There's nothing so unusual about loving the person who rescues you from the worst pain of your life, but my love for the man I know only as "Ed, the EMT guy" isn't that kind of love. True, before Ed stormed into my bedroom, the pain I was enduring was unlike any I'd ever endured; and true, shortly after Ed's arrival, the pain was all gone. But to say I love Ed because he had something to do with this turn of events is to place the emphasis on the pain, not the man.

Fifteen minutes earlier, I'd been calmly packing my things, between widely spaced, no-big-deal contractions that had been going on, no big deal, all day. Now, with almost no warning, I was on my hands and knees bellowing like a speared elephant, my 3-year-old was still in the bathtub, our sitter was still in a cab on her way to our house, my husband was still under the befuddled impression that I'd only screamed, "Call 911!" so we could hitch a no-stoplights ride in an ambulance to the hospital instead of trundling along in our car.

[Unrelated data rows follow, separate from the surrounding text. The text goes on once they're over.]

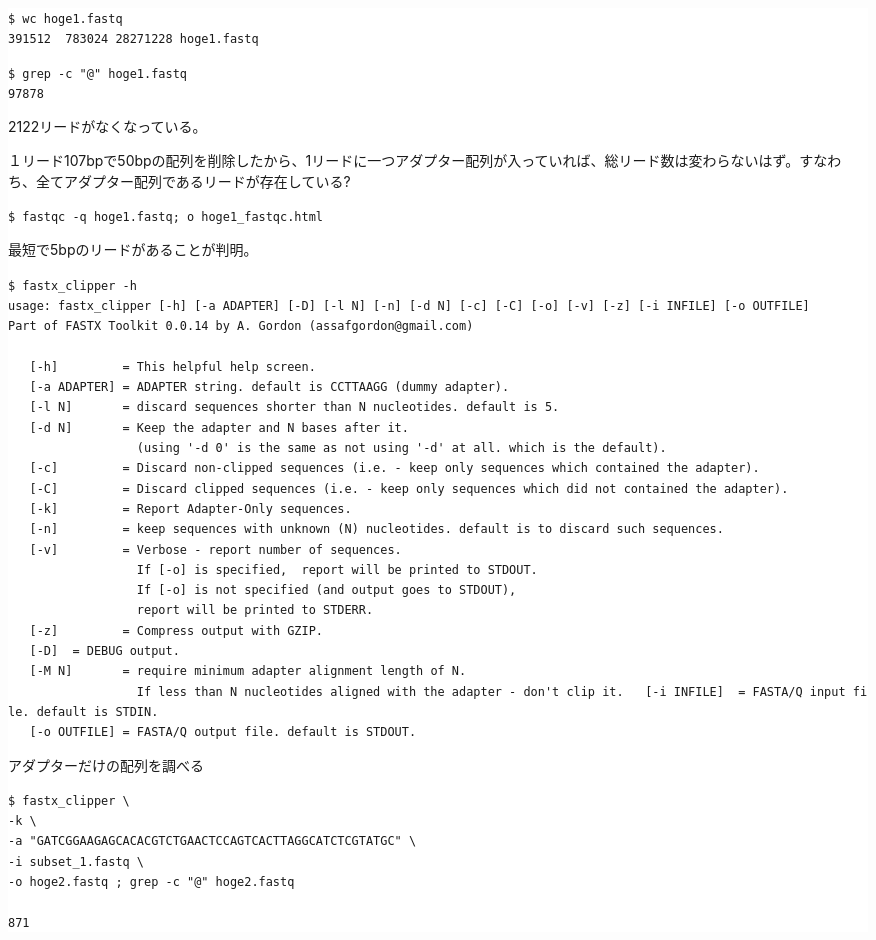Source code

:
 ```shell
$ wc hoge1.fastq
391512  783024 28271228 hoge1.fastq
```

```shell
$ grep -c "@" hoge1.fastq
97878
```

2122リードがなくなっている。

１リード107bpで50bpの配列を削除したから、1リードに一つアダプター配列が入っていれば、総リード数は変わらないはず。すなわち、全てアダプター配列であるリードが存在している?

```shell
$ fastqc -q hoge1.fastq; o hoge1_fastqc.html
```

最短で5bpのリードがあることが判明。

```shell
$ fastx_clipper -h
usage: fastx_clipper [-h] [-a ADAPTER] [-D] [-l N] [-n] [-d N] [-c] [-C] [-o] [-v] [-z] [-i INFILE] [-o OUTFILE]
Part of FASTX Toolkit 0.0.14 by A. Gordon (assafgordon@gmail.com)

   [-h]         = This helpful help screen.
   [-a ADAPTER] = ADAPTER string. default is CCTTAAGG (dummy adapter).
   [-l N]       = discard sequences shorter than N nucleotides. default is 5.
   [-d N]       = Keep the adapter and N bases after it.
                  (using '-d 0' is the same as not using '-d' at all. which is the default).
   [-c]         = Discard non-clipped sequences (i.e. - keep only sequences which contained the adapter).
   [-C]         = Discard clipped sequences (i.e. - keep only sequences which did not contained the adapter).
   [-k]         = Report Adapter-Only sequences.
   [-n]         = keep sequences with unknown (N) nucleotides. default is to discard such sequences.
   [-v]         = Verbose - report number of sequences.
                  If [-o] is specified,  report will be printed to STDOUT.
                  If [-o] is not specified (and output goes to STDOUT),
                  report will be printed to STDERR.
   [-z]         = Compress output with GZIP.
   [-D]	 = DEBUG output.
   [-M N]       = require minimum adapter alignment length of N.
                  If less than N nucleotides aligned with the adapter - don't clip it.   [-i INFILE]  = FASTA/Q input file. default is STDIN.
   [-o OUTFILE] = FASTA/Q output file. default is STDOUT.
```

アダプターだけの配列を調べる

```shell
$ fastx_clipper \
-k \
-a "GATCGGAAGAGCACACGTCTGAACTCCAGTCACTTAGGCATCTCGTATGC" \
-i subset_1.fastq \
-o hoge2.fastq ; grep -c "@" hoge2.fastq

871
```
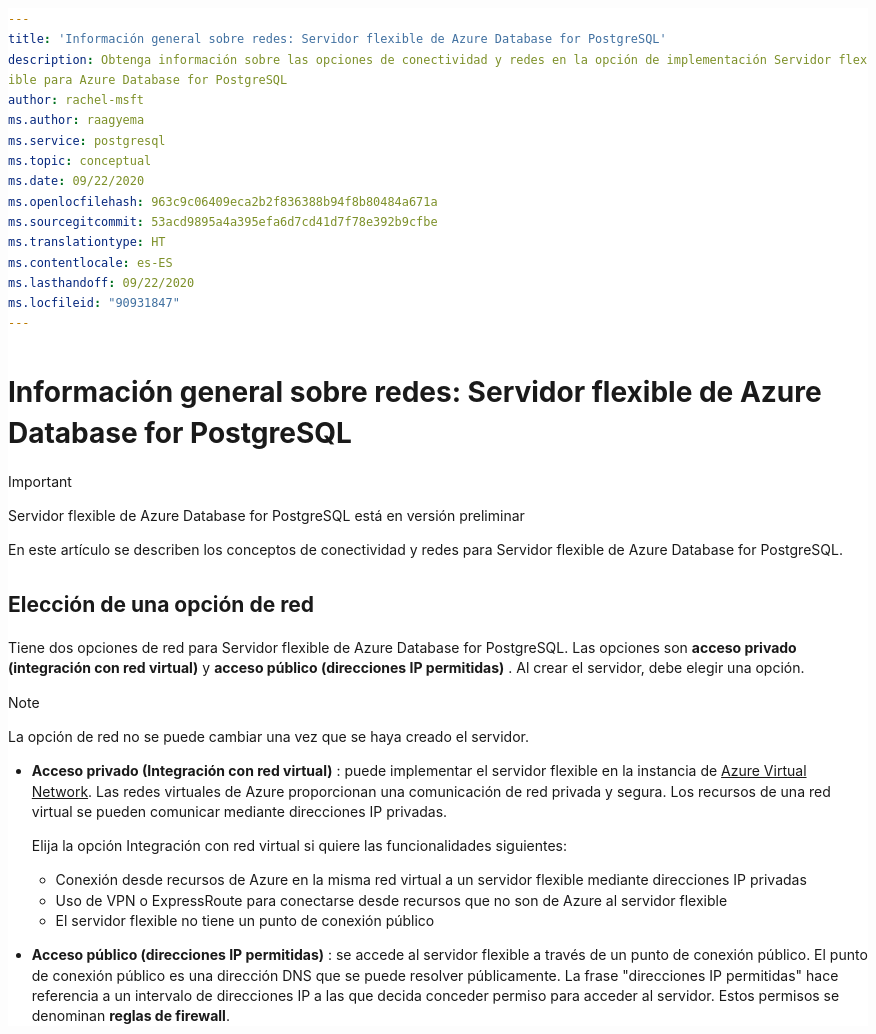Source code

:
 ```yaml
---
title: 'Información general sobre redes: Servidor flexible de Azure Database for PostgreSQL'
description: Obtenga información sobre las opciones de conectividad y redes en la opción de implementación Servidor flexible para Azure Database for PostgreSQL
author: rachel-msft
ms.author: raagyema
ms.service: postgresql
ms.topic: conceptual
ms.date: 09/22/2020
ms.openlocfilehash: 963c9c06409eca2b2f836388b94f8b80484a671a
ms.sourcegitcommit: 53acd9895a4a395efa6d7cd41d7f78e392b9cfbe
ms.translationtype: HT
ms.contentlocale: es-ES
ms.lasthandoff: 09/22/2020
ms.locfileid: "90931847"
---
```

# <a name="networking-overview---azure-database-for-postgresql---flexible-server"></a>Información general sobre redes: Servidor flexible de Azure Database for PostgreSQL

> [!IMPORTANT]
> Servidor flexible de Azure Database for PostgreSQL está en versión preliminar

En este artículo se describen los conceptos de conectividad y redes para Servidor flexible de Azure Database for PostgreSQL. 

## <a name="choosing-a-networking-option"></a>Elección de una opción de red
Tiene dos opciones de red para Servidor flexible de Azure Database for PostgreSQL. Las opciones son **acceso privado (integración con red virtual)** y **acceso público (direcciones IP permitidas)** . Al crear el servidor, debe elegir una opción. 

> [!NOTE]
> La opción de red no se puede cambiar una vez que se haya creado el servidor. 

* **Acceso privado (Integración con red virtual)** : puede implementar el servidor flexible en la instancia de [Azure Virtual Network](../../virtual-network/virtual-networks-overview.md). Las redes virtuales de Azure proporcionan una comunicación de red privada y segura. Los recursos de una red virtual se pueden comunicar mediante direcciones IP privadas.

   Elija la opción Integración con red virtual si quiere las funcionalidades siguientes:
   * Conexión desde recursos de Azure en la misma red virtual a un servidor flexible mediante direcciones IP privadas
   * Uso de VPN o ExpressRoute para conectarse desde recursos que no son de Azure al servidor flexible
   * El servidor flexible no tiene un punto de conexión público

* **Acceso público (direcciones IP permitidas)** : se accede al servidor flexible a través de un punto de conexión público. El punto de conexión público es una dirección DNS que se puede resolver públicamente. La frase "direcciones IP permitidas" hace referencia a un intervalo de direcciones IP a las que decida conceder permiso para acceder al servidor. Estos permisos se denominan **reglas de firewall**.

Only Ed—bursting into the room so soon after the call had been placed that my husband was literally still babbling into the phone—seemed to realize, like me, what the real deal was: that I was having the baby right there and right then.

Did I love him already? Only for the reasons anybody like me at that moment would love anybody like him: because he was there, with the promise of rescue. But my specific love for specifically him was just seconds away. Like the pain, like the baby, it exploded upon me in the moment when he paused to say gently, as I was writhing and swearing and clawing, "I'm sorry, sweetheart. I have to take off your pants."

Then he yanked off my pants, his eyebrows shot up, and he yelled, like a football coach, "Push!" That was it—the baby hurtled like a cannonball onto the bed.

Of course, I loved the baby, Elliot, too—but that wasn't surprising. What was surprising was that my gratitude toward Ed was more like adoration. In the euphoric aftermath, we took his picture, and for weeks afterward I gazed at it, and, nine months later, I often still do. Because he saved me from pain? Technically, that was Elliot's doing. No, I love Ed because, with the grace, flair, and timing of some sort of Gene Kelly of EMTs, he gave me a perfect moment—compassionate, hilarious, and complete.